- _Assignment_: Write out, word for word, the part of the buyer's representations and warranties that begins at "(a) Organization and" and stops after "the Transaction Documents.".

- _Document section_:
============================================================
2. Buyer’s Representations and Warranties. In connection with the transactions provided for herein, the Buyer hereby represents and warrants to the Company that:

 

(a) Organization and Qualification. If the Buyer is an entity, such Buyer is duly organized and validly existing under the laws of its jurisdiction of incorporation or organization. The Buyer has all requisite capacity (if such Buyer is an individual), power and authority to enter into, deliver and perform its obligations under the Transaction Documents.

 

 

 

(b) Investment Purpose. As of the date hereof, the Buyer is purchasing the Note for its own account and not with a present view towards the public sale or distribution thereof, except pursuant to sales registered or exempted from registration under the Securities Act.

 

(c) Accredited Investor Status. The Buyer is an “accredited investor” as that term is defined in Rule 501(a) of Regulation D (an “Accredited Investor”).

 

(d) Reliance on Exemptions. The Buyer understands that the Note is being offered and sold to it in reliance upon specific exemptions from the registration requirements of United States federal and state securities laws and that the Company is relying upon the truth and accuracy of, and the Buyer’s compliance with, the representations, warranties, agreements, acknowledgments and understandings of the Buyer set forth herein in order to determine the availability of such exemptions and the eligibility of the Buyer to acquire the Note.

 

(e) Information. The Company has not disclosed to the Buyer any material nonpublic information and will not disclose such information unless such information is disclosed to the public prior to or promptly following such disclosure to the Buyer.

 

(f) Legends. The Buyer understands that the Note has not been registered under the Securities Act and may bear a restrictive legend.

 

(g) Authorization; Enforcement. This Agreement has been duly and validly authorized. This Agreement has been duly executed and delivered on behalf of the Buyer, and this Agreement constitutes a valid and binding agreement of the Buyer enforceable in accordance with its terms.

 

(h) Series A Warrants. The Buyer is the registered holder of the Series A Warrants (the “Series A Warrants” and such Series A Warrants held by the Buyer, the “Buyer Series A Warrants”) to purchase American Depositary Shares of the Company (“ADS”), each representing 2,000 ordinary shares, par value $0.0001 per share, of the Company (“Ordinary Shares”), for an exercise price of $0.87 per ADS, which warrants expire 5:00 p.m. (New York City time) on [●], 2026], set forth on the signature page hereof, and in connection with the Warrant Extension Amendment hereby acknowledges and agrees that the agreements, representations and warranties with respect to the Series A Warrants set forth in Section 4 of that certain Securities Purchase Agreement, dated as of [●], 2025, by and between the Company and the Buyer, shall apply to the Buyer Series A Warrants as amended by the Warrant Extension Amendment.
============================================================
- _The data_:

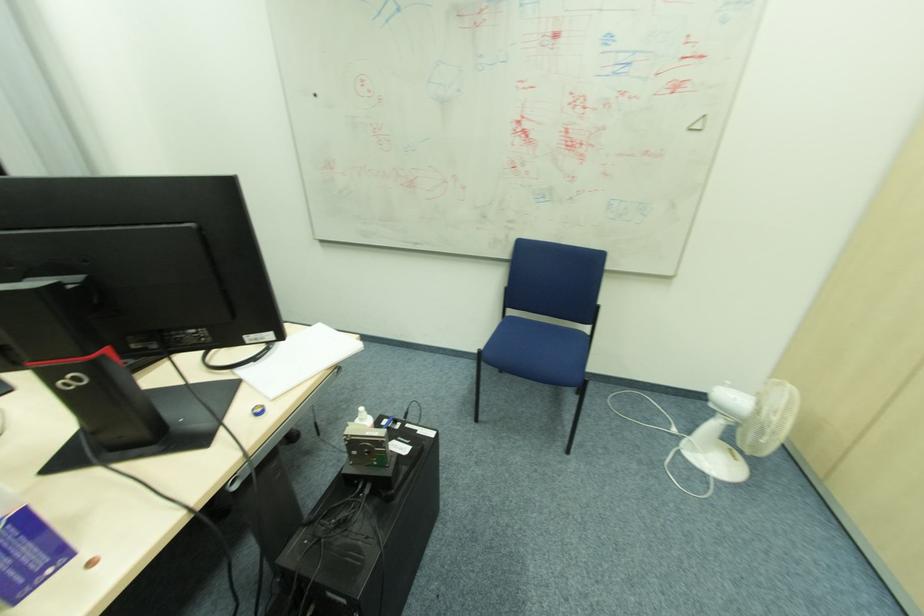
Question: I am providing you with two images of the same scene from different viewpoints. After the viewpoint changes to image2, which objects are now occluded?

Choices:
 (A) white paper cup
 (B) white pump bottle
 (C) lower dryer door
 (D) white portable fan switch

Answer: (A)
============================================================
- _Solution_:
(a) Organization and Qualification. If the Buyer is an entity, such Buyer is duly organized and validly existing under the laws of its jurisdiction of incorporation or organization. The Buyer has all requisite capacity (if such Buyer is an individual), power and authority to enter into, deliver and perform its obligations under the Transaction Documents.